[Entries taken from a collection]
BEGIN
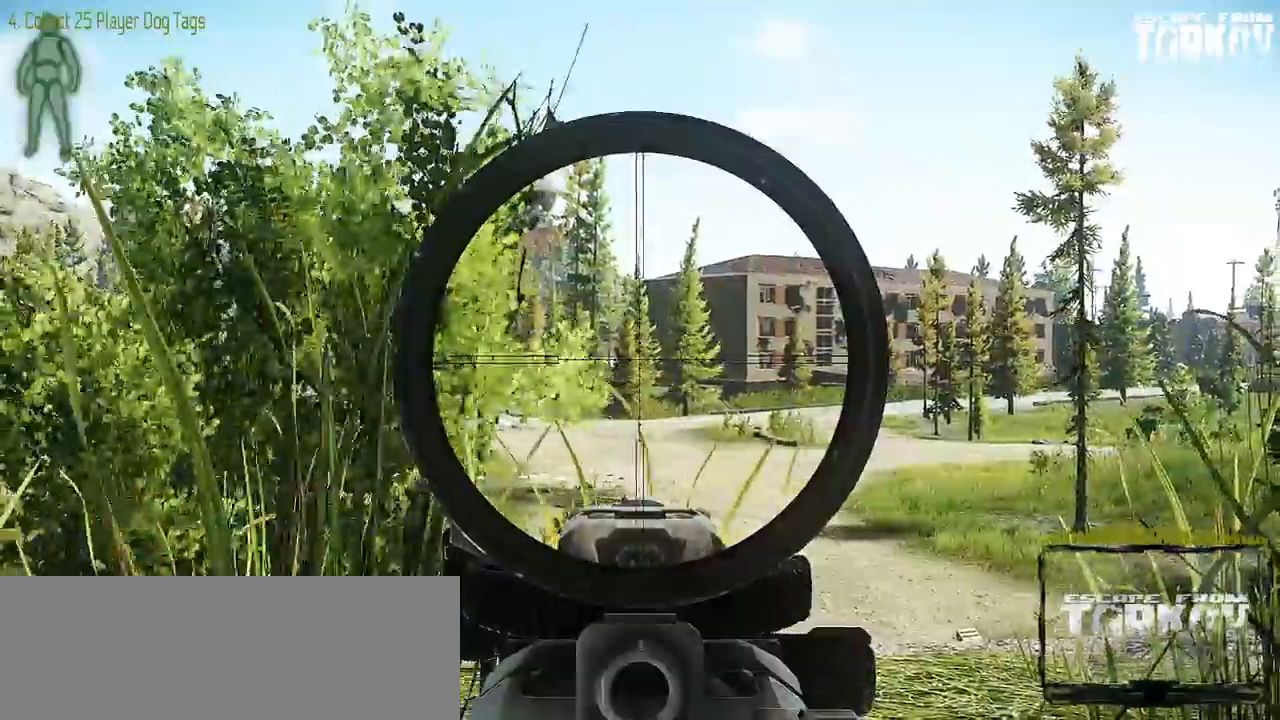
{"keys": ["caps_lock"], "mouse": [], "events": []}
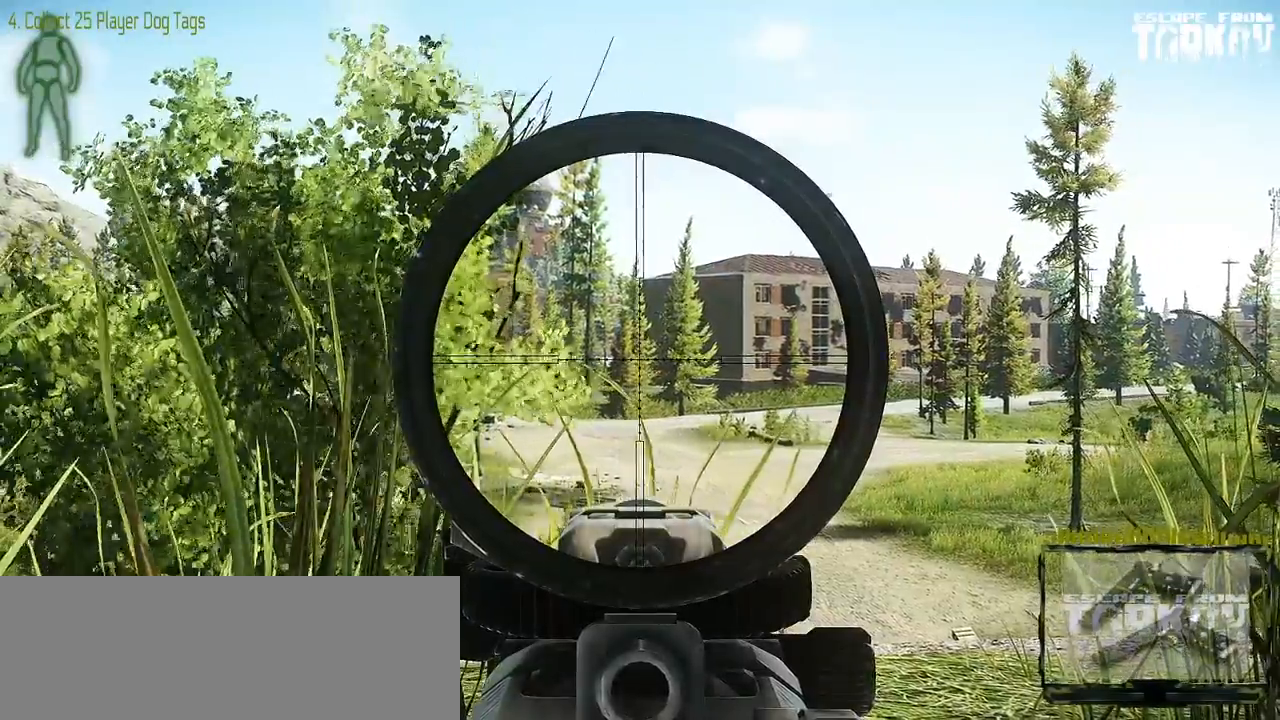
{"keys": ["caps_lock"], "mouse": [], "events": []}
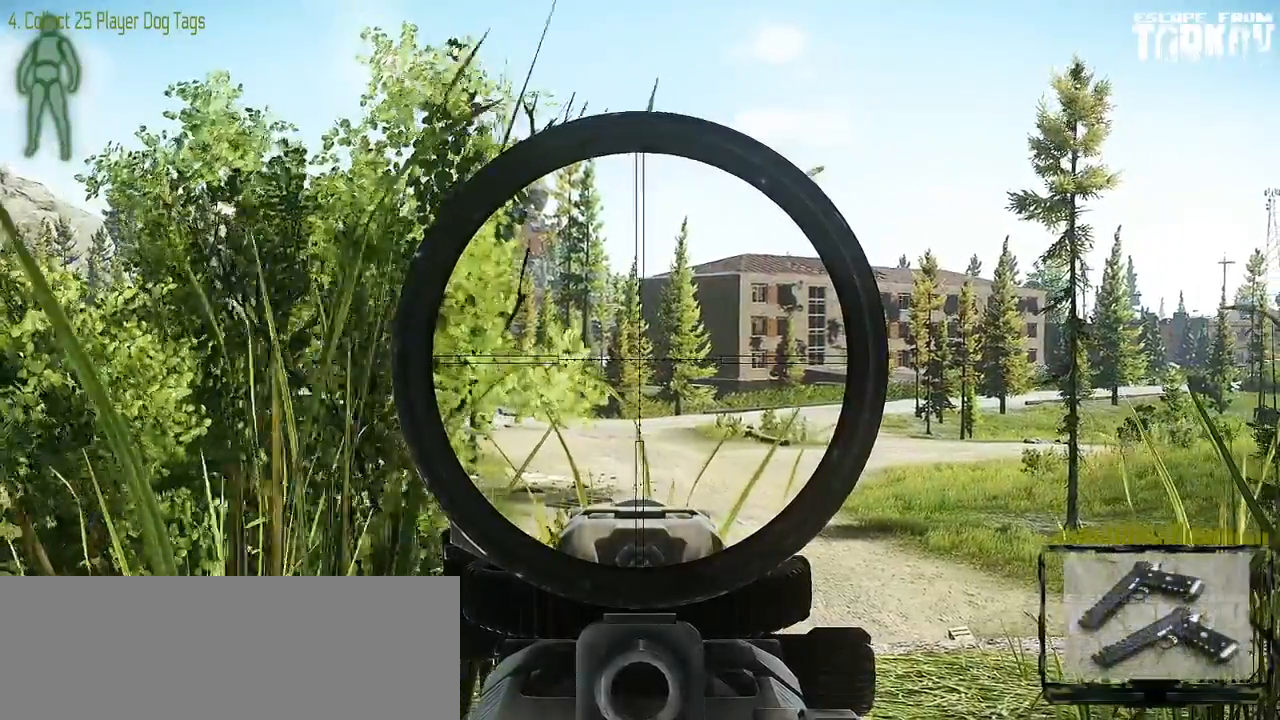
{"keys": ["caps_lock"], "mouse": [], "events": []}
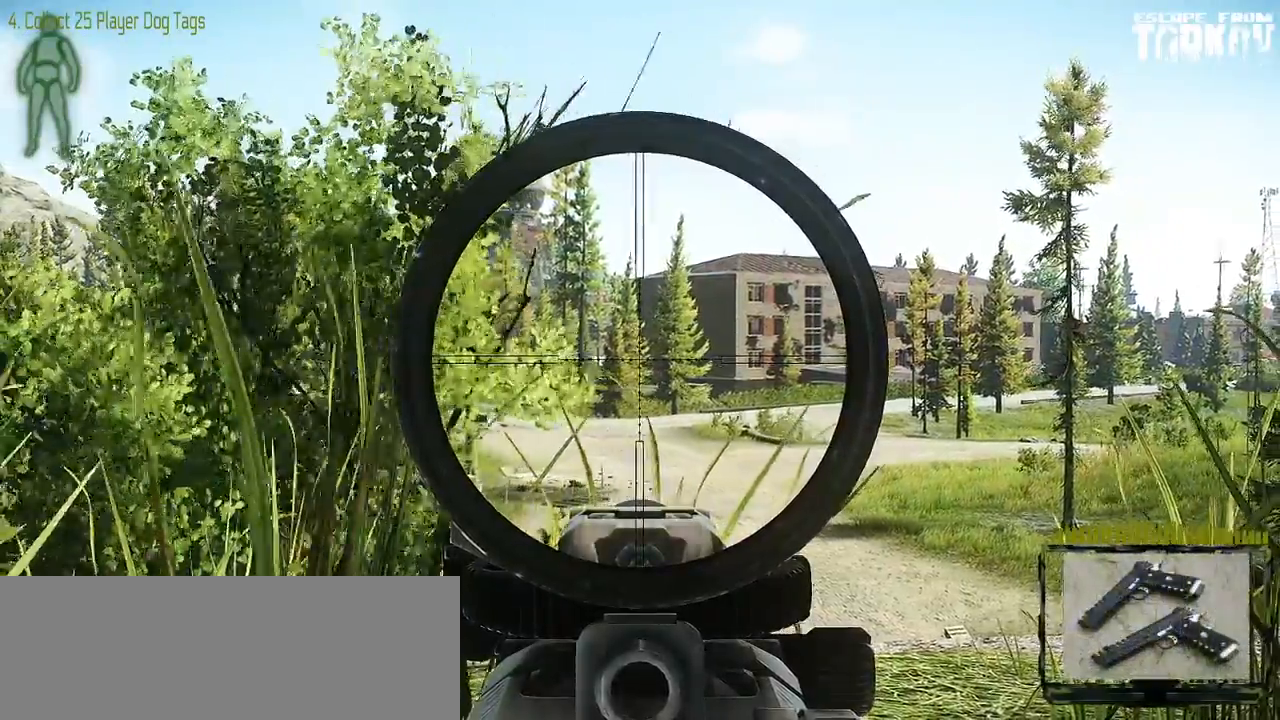
{"keys": ["caps_lock"], "mouse": [], "events": []}
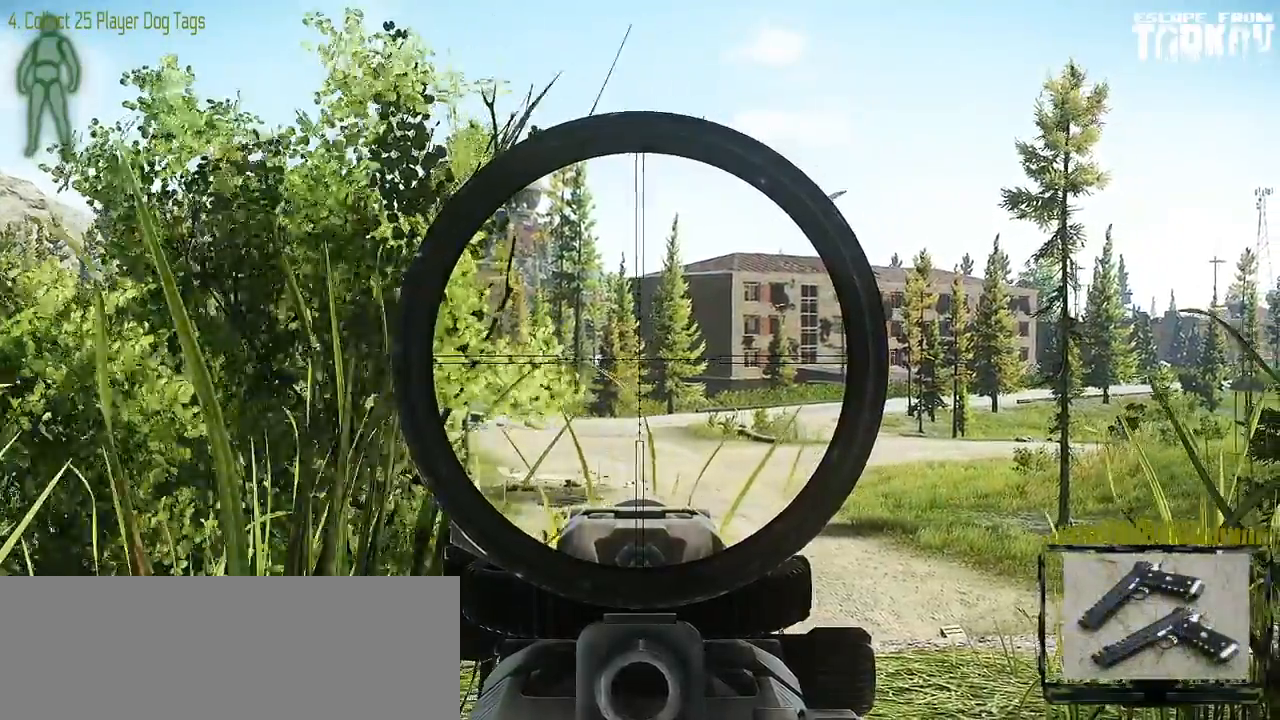
{"keys": ["caps_lock"], "mouse": [], "events": []}
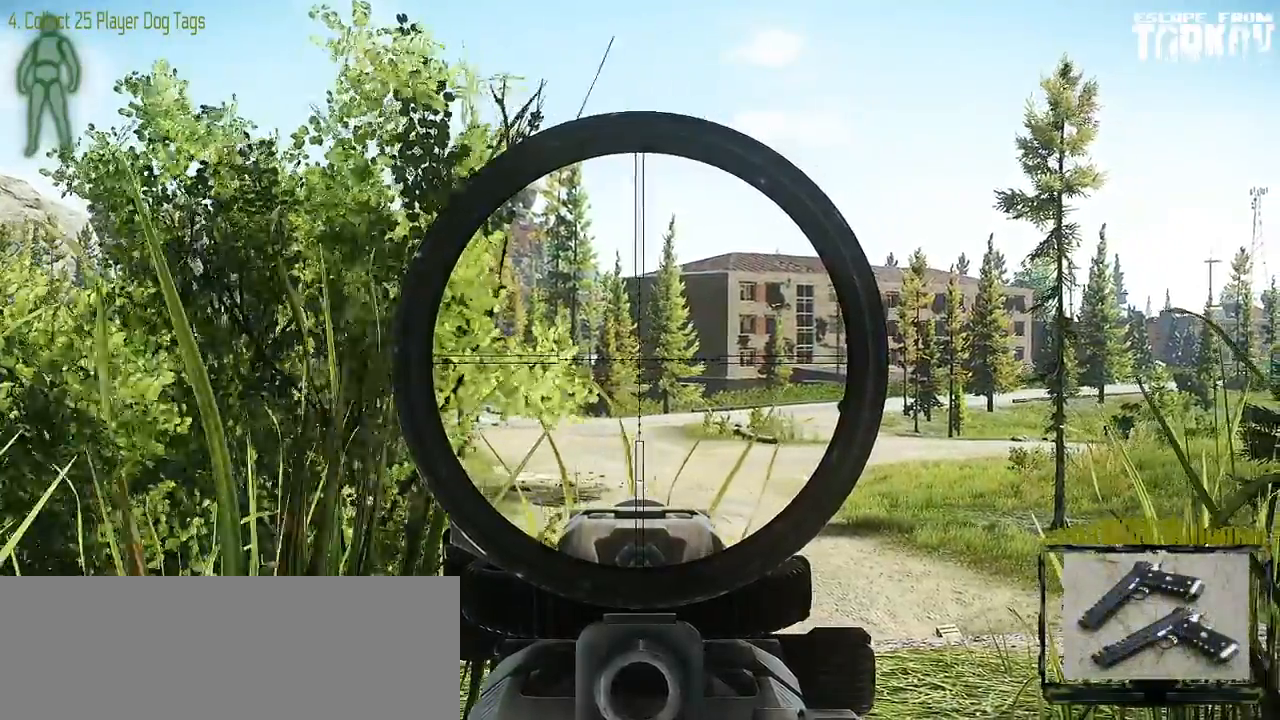
{"keys": ["caps_lock"], "mouse": [], "events": []}
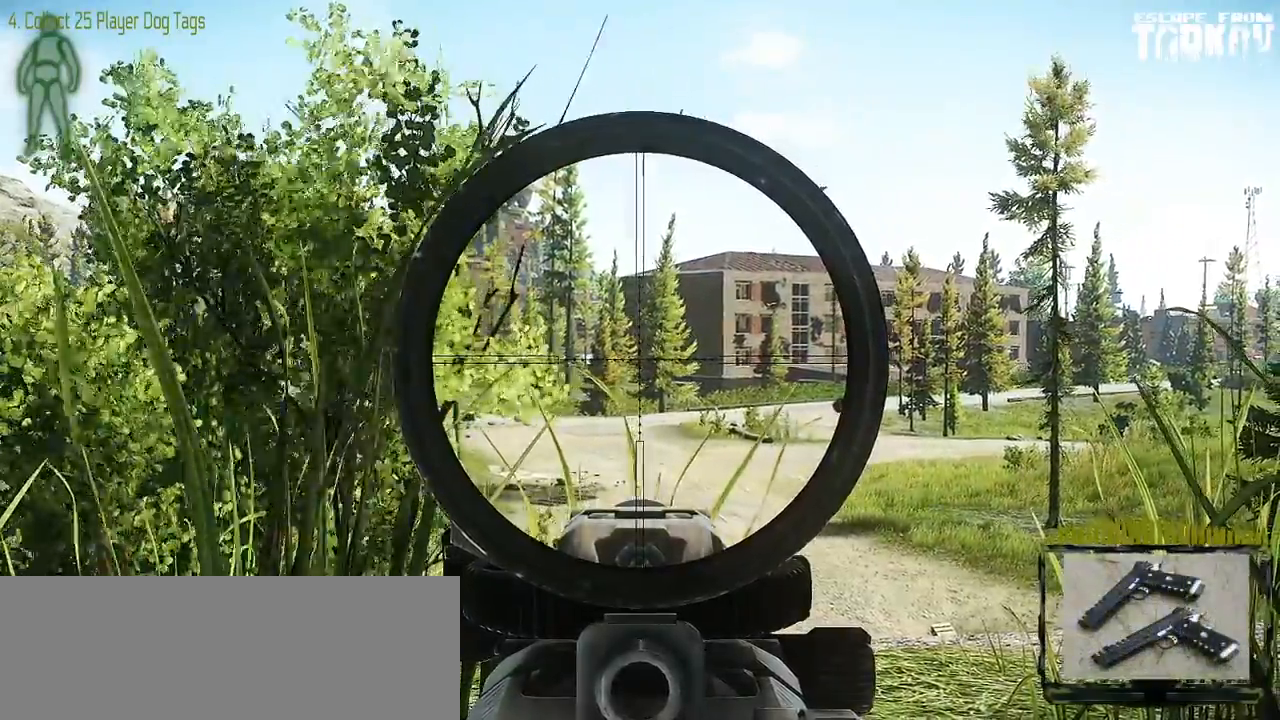
{"keys": ["caps_lock"], "mouse": [], "events": []}
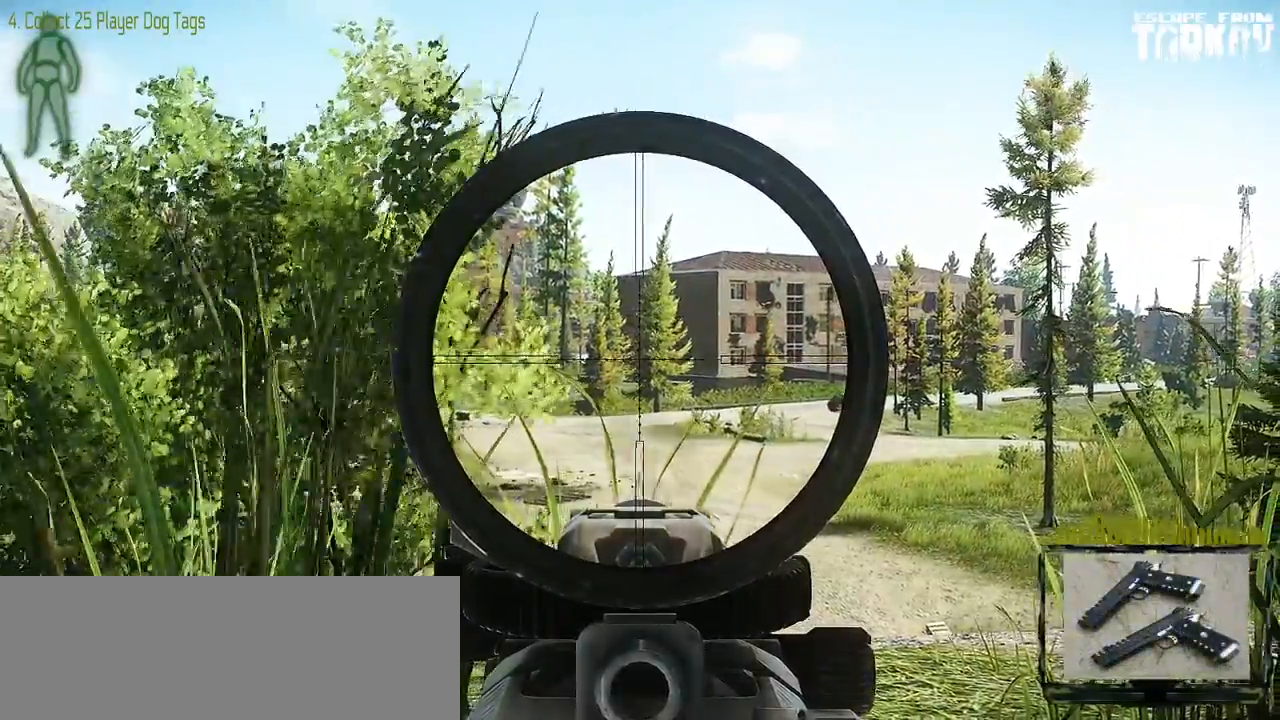
{"keys": ["caps_lock"], "mouse": [], "events": []}
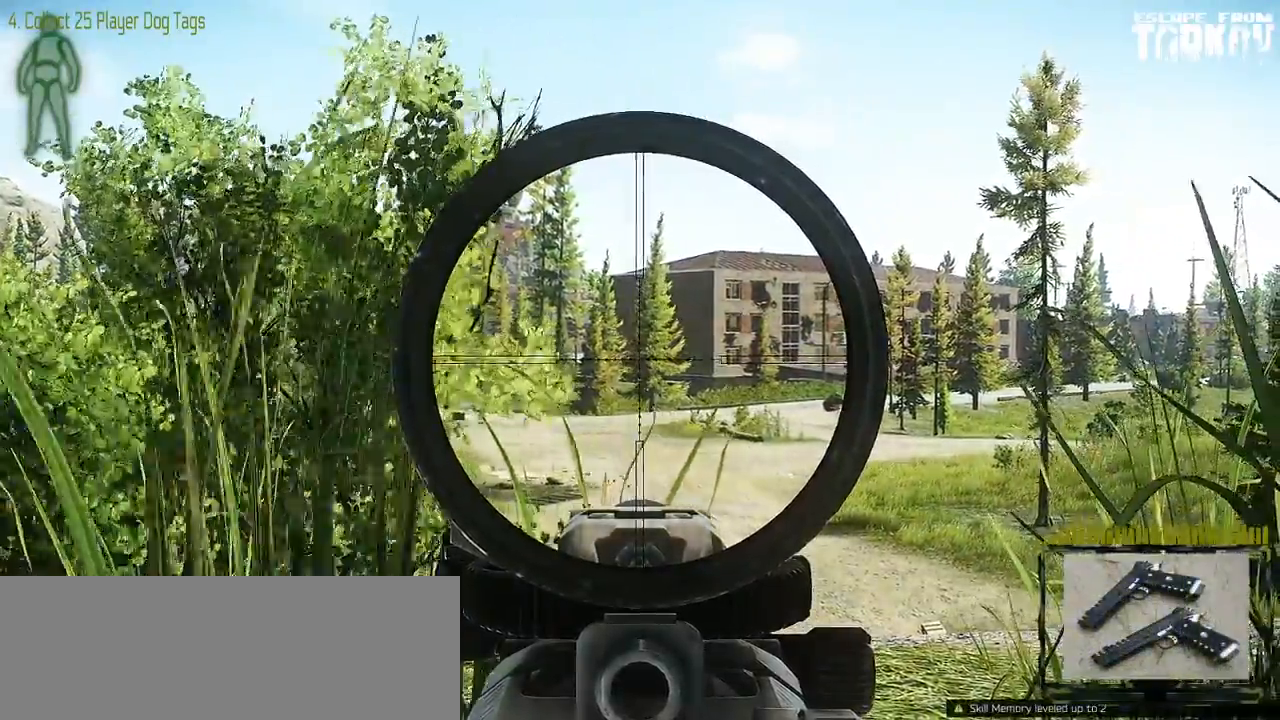
{"keys": ["caps_lock"], "mouse": [], "events": []}
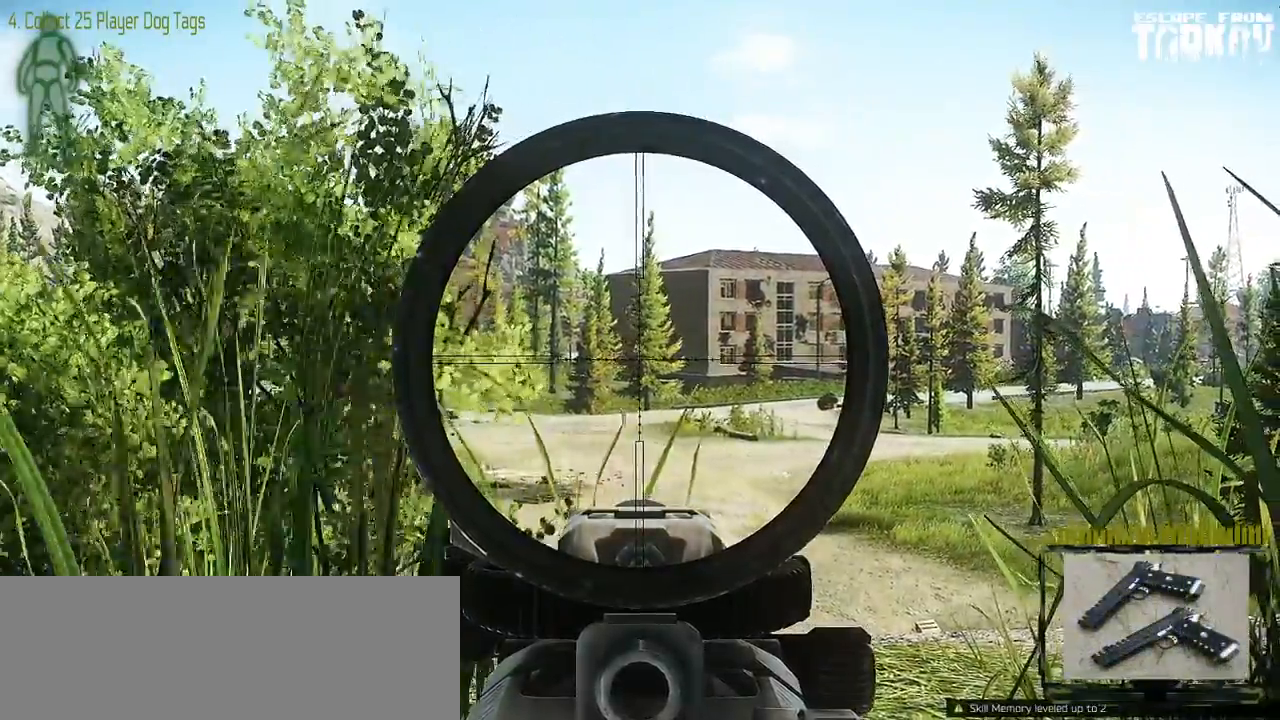
{"keys": ["caps_lock"], "mouse": [], "events": []}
END
#### BRIEF
The response should repeat every entry above exactly and include none of the pictures.

#### TASK RESPONSE
{"keys": ["caps_lock"], "mouse": [], "events": []}
{"keys": ["caps_lock"], "mouse": [], "events": []}
{"keys": ["caps_lock"], "mouse": [], "events": []}
{"keys": ["caps_lock"], "mouse": [], "events": []}
{"keys": ["caps_lock"], "mouse": [], "events": []}
{"keys": ["caps_lock"], "mouse": [], "events": []}
{"keys": ["caps_lock"], "mouse": [], "events": []}
{"keys": ["caps_lock"], "mouse": [], "events": []}
{"keys": ["caps_lock"], "mouse": [], "events": []}
{"keys": ["caps_lock"], "mouse": [], "events": []}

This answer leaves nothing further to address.